Memory footprint of a weak set

I am experimenting with Weak.Make to increase sharing of strings. It works as expected that values in a weak set disappear when they are no longer referenced otherwise. But inspecting the memory of the weak set it does not seem to change.

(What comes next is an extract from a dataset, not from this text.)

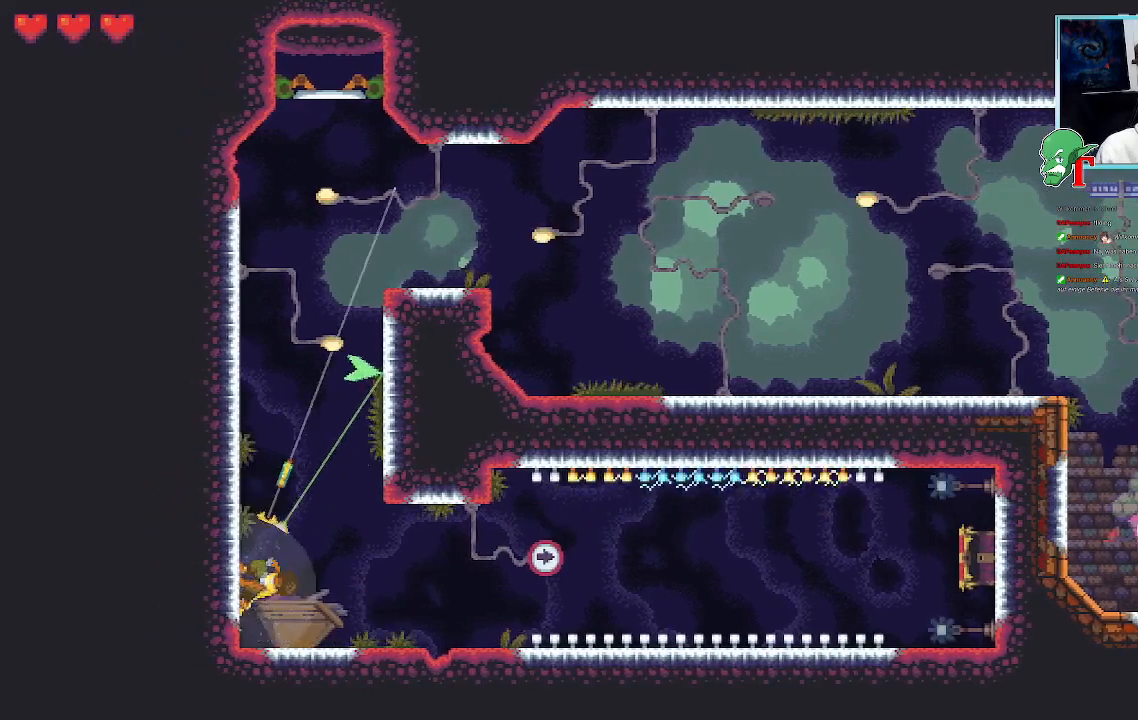
{"buttons": [], "left_stick": "up", "right_stick": "center", "events": [[269, "CROSS", "down"], [470, "CROSS", "up"]]}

The code below adds strings to a weak hash set, removes references to them and triggers a garbage collection. As expected the size of the sets increases and goes back to zero. But the memory reachable from it does not. Any insights?

pool memory = 37
pool size = 0
pool memory = 376285
pool size = 100000
pool memory = 376285
pool size = 0
module HashedString = struct
  type t = string

  let equal = String.equal

  let hash = Hashtbl.hash
end

module Pool = Weak.Make (HashedString)

let rec seq f = function
  | 0 -> ()
  | n ->
      f n;
      seq f (n - 1)

let pool = Pool.create 13

let add str =
  match Pool.find_opt pool str with
  | None ->
      Pool.add pool str;
      str
  | Some s -> s

let run _ =
  let x = ref [] in
  Printf.printf "pool memory = %d\n" (Obj.reachable_words (Obj.repr pool));
  Printf.printf "pool size = %d\n" (Pool.count pool);
  seq (fun n -> x := add (string_of_int n) :: !x) 100000;
  Printf.printf "pool memory = %d\n" (Obj.reachable_words (Obj.repr pool));
  Printf.printf "pool size = %d\n" (Pool.count pool);
  x := [];
  Gc.compact ();
  Printf.printf "pool memory = %d\n" (Obj.reachable_words (Obj.repr pool));
  Printf.printf "pool size = %d\n" (Pool.count pool)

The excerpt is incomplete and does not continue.